→ **PASSAGE TO READ**
|---|
Complicated class initialization/instantiation problem

I’ve been trying to crack this nut on my own for the past week or so,
but can’t get a solution that doesn’t suck. I’d appreciate any
assistance that could be tossed my way by some of the more expert Ruby
users.

The situation is this: I have a stream of bytes in a particular format
(I have no control over this format). The stream corresponds to types
in another programming language. The structure of the stream is
basically a boilerplate wrapper around a variety of different types
internally (some simple types, some complex types which can contain
other types both simple and complex).

I’m treating the external wrapper as one type which:

 1. sanity checks (makes sure it has the right wrapper tag, makes
    sure the internal object's tag is a real one, etc.);
 2. decompresses the stream if necessary since the data internal to
    it can often be very large so is frequently compressed;
 3. instantiates the actual objects based on the internal object
    tags.

Now the internal objects themselves have tags which reference them but
which must go with the objects because once extracted they need to be
manipulated, moved around, possibly embedded in other wrapped types,
etc. So the external wrapper, when parsing, needs to read the tag and
dispatch object creation to the appropriate instance.
|---|
→ **INFORMATION PROVIDED**
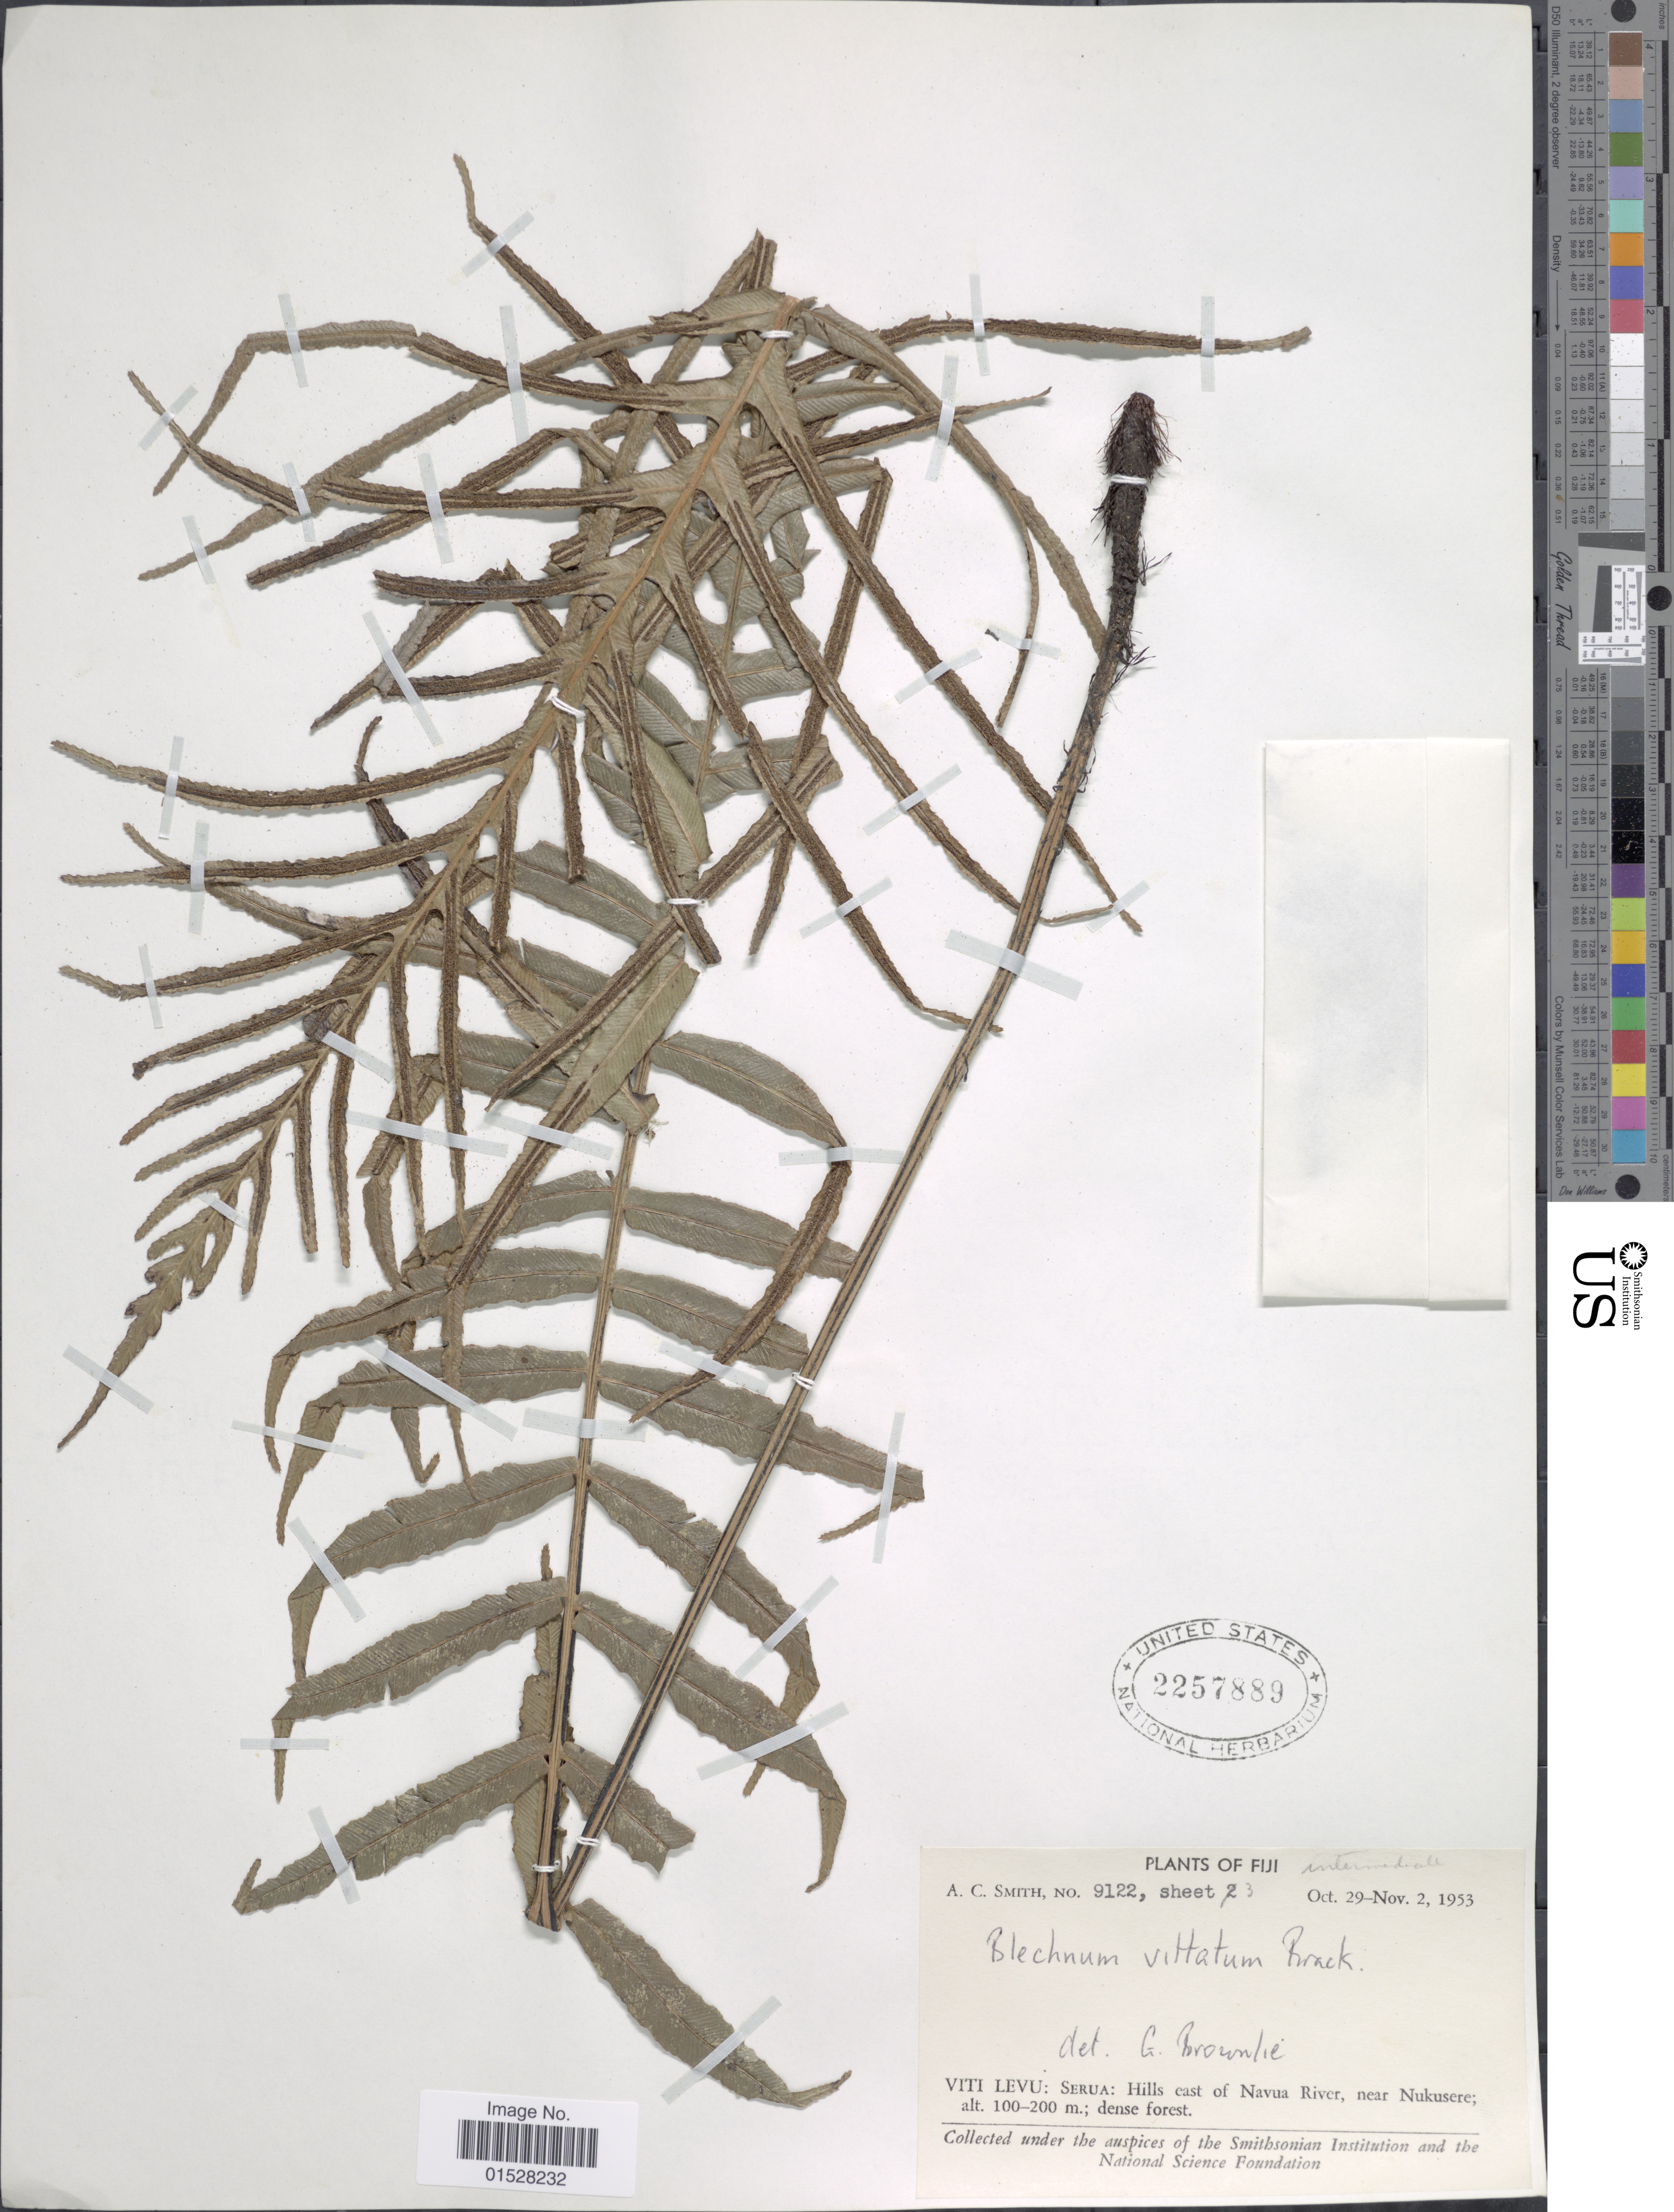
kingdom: Plantae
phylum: Tracheophyta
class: Polypodiopsida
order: Polypodiales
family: Blechnaceae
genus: Blechnum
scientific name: Blechnum vittatum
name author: Brack. in Wilkes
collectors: A. C. Smith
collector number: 9122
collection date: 1953-10-29/1953-11-02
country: Fiji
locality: Viti Levu: Serua: Hills east of Navua River, near Nukusere.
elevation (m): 100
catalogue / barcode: US 2257889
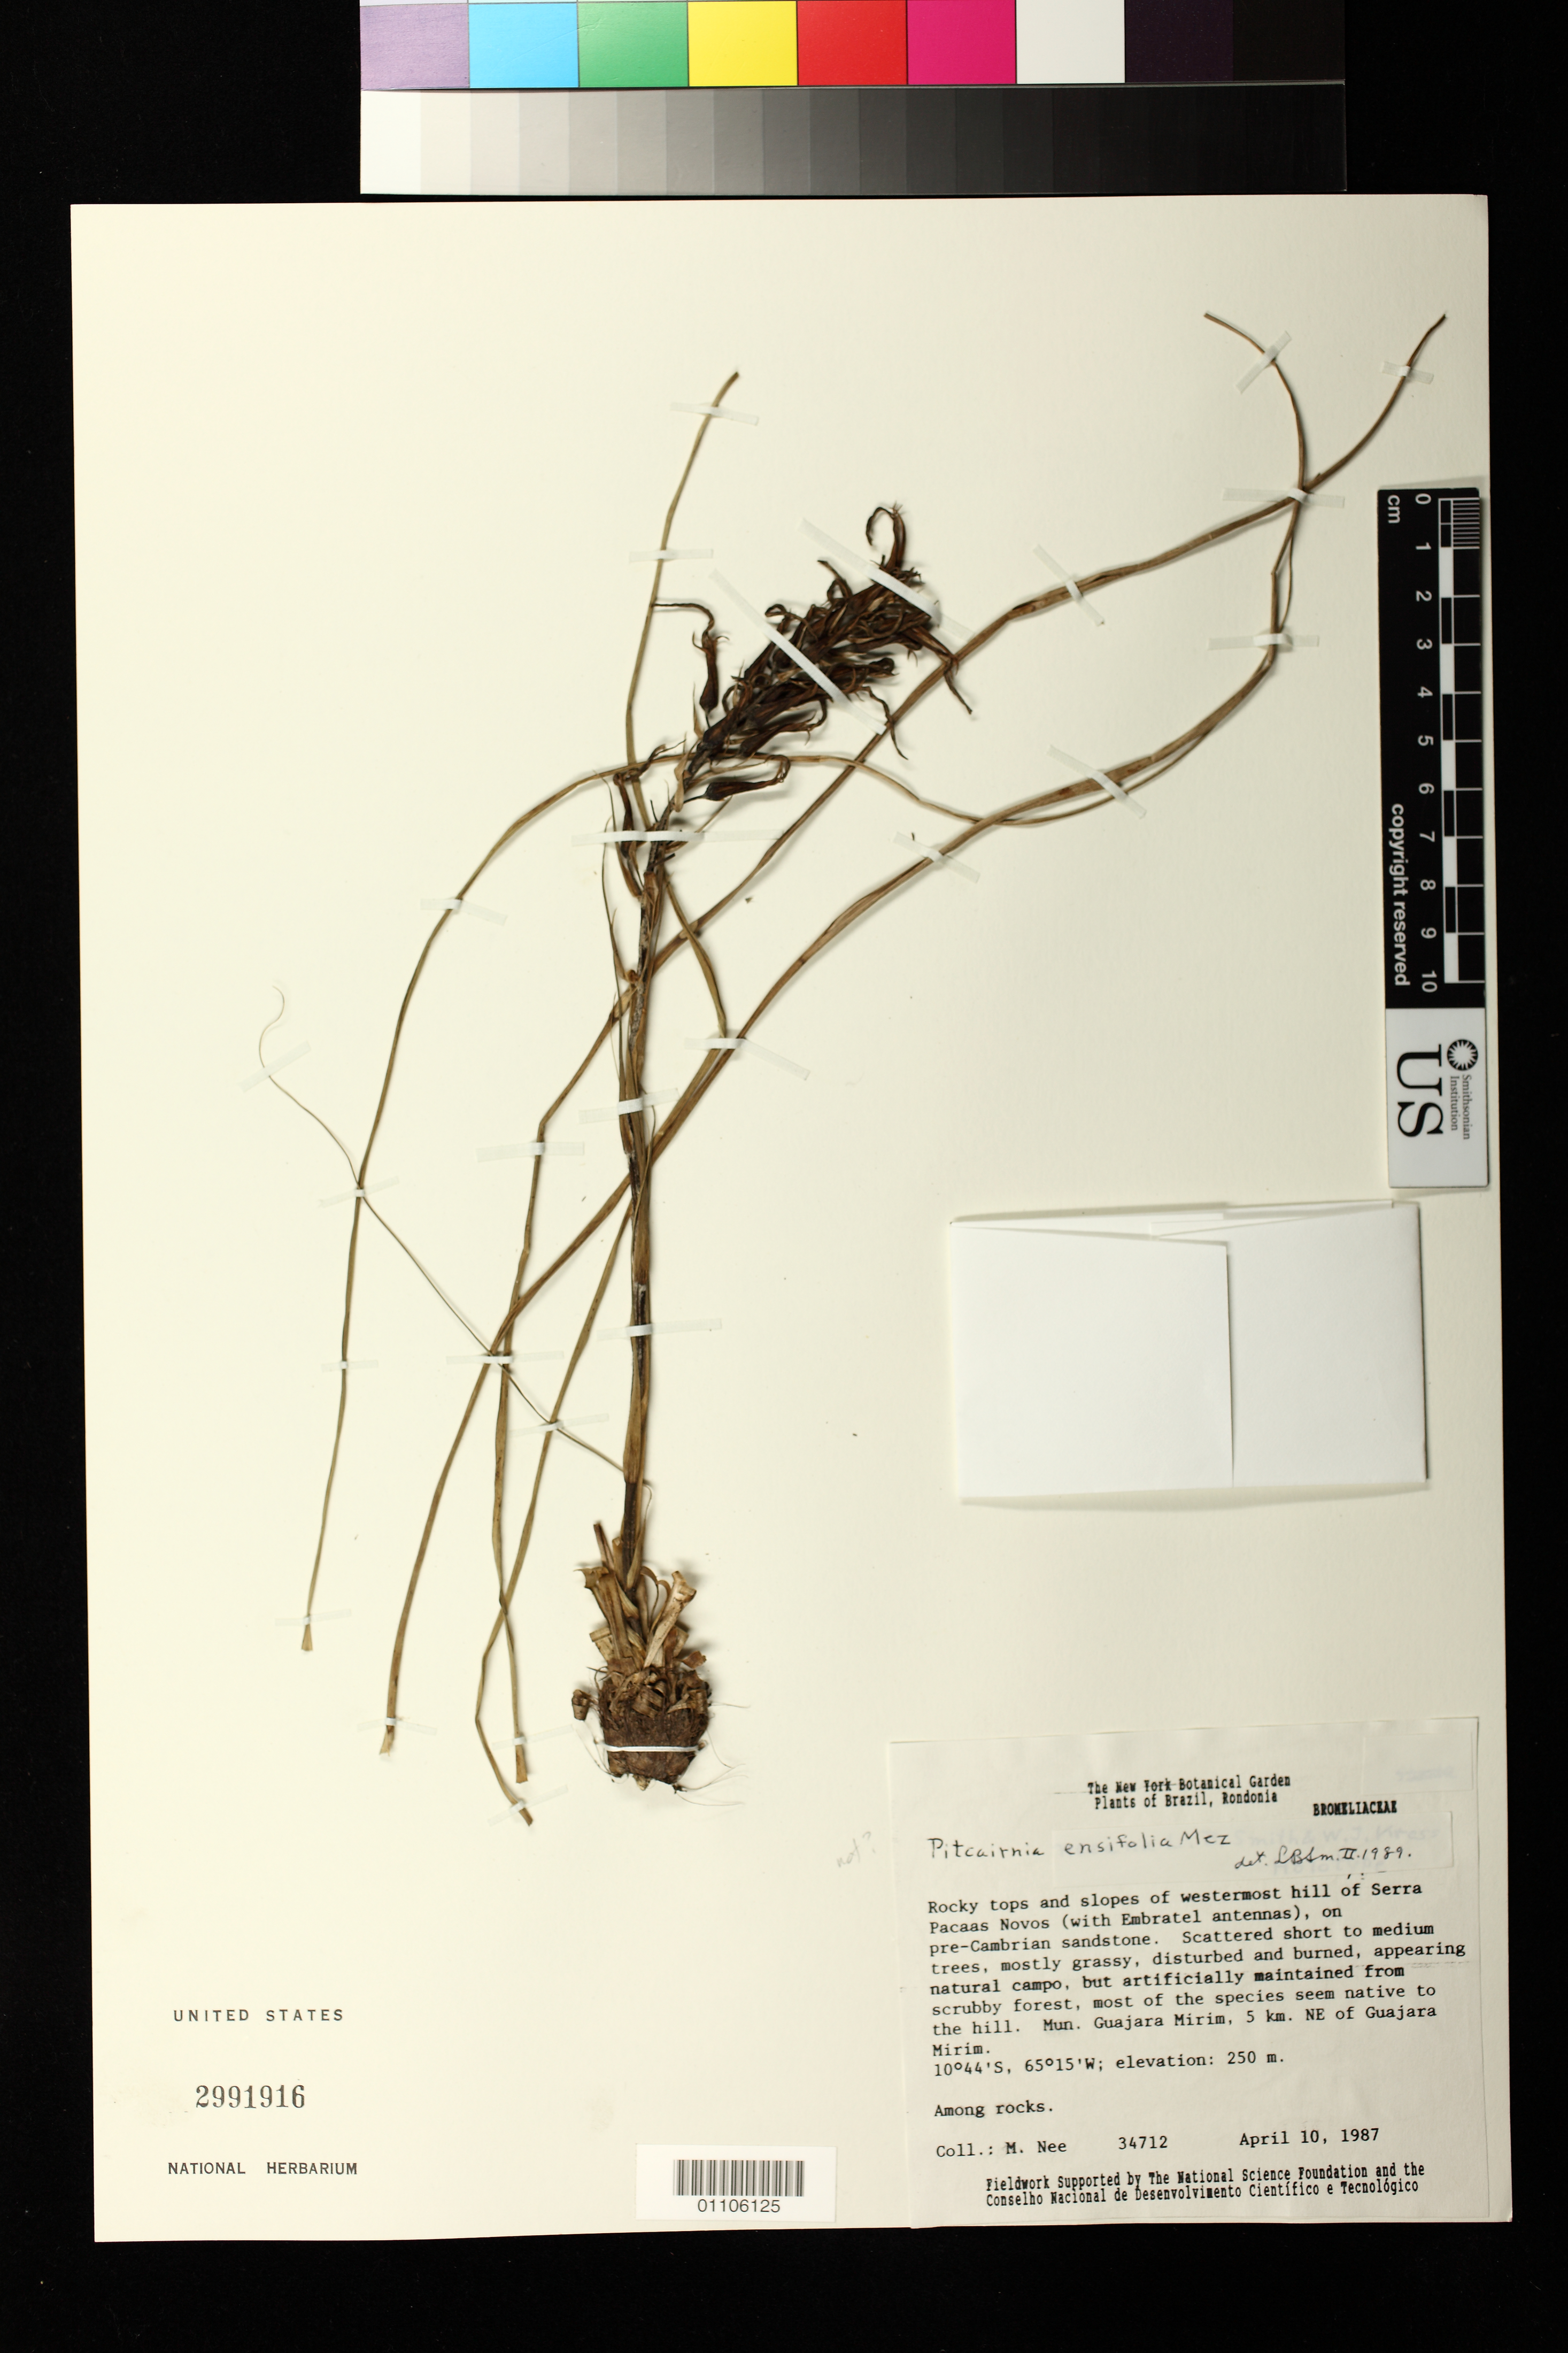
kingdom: Plantae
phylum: Tracheophyta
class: Liliopsida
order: Poales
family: Bromeliaceae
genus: Pepinia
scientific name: Pepinia neeana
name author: L.B. Sm. ex H. Luther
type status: Isotype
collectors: M. Nee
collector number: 34712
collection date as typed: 10 Apr 1987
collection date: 1987-04-10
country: Brazil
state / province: Rondônia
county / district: Guajará-Mirim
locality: Rocky top and slopes of westernmost hill of Serra Pacaas Novos (with Embratel antennas), Mun. Guajara Mirim, 5 km NE of Guajara Mirim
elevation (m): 250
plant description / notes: Found filed in the main herbarium as Pitcairnia ensifolia Mez. According to the label data this is a duplicate of the type of Pepinia neeana L.B. Sm. ex H. Luther but it appears somewhat different from the other US isotype.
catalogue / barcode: US 2991916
|---|
→ **EXERCISE BRIEF**
Could you write out the whole post on the class initialization problem again, word for word, from its title to its last line?

→ **RESPONSE TO THIS TASK**
Complicated class initialization/instantiation problem

I’ve been trying to crack this nut on my own for the past week or so,
but can’t get a solution that doesn’t suck. I’d appreciate any
assistance that could be tossed my way by some of the more expert Ruby
users.

The situation is this: I have a stream of bytes in a particular format
(I have no control over this format). The stream corresponds to types
in another programming language. The structure of the stream is
basically a boilerplate wrapper around a variety of different types
internally (some simple types, some complex types which can contain
other types both simple and complex).

I’m treating the external wrapper as one type which:

 1. sanity checks (makes sure it has the right wrapper tag, makes
    sure the internal object's tag is a real one, etc.);
 2. decompresses the stream if necessary since the data internal to
    it can often be very large so is frequently compressed;
 3. instantiates the actual objects based on the internal object
    tags.

Now the internal objects themselves have tags which reference them but
which must go with the objects because once extracted they need to be
manipulated, moved around, possibly embedded in other wrapped types,
etc. So the external wrapper, when parsing, needs to read the tag and
dispatch object creation to the appropriate instance.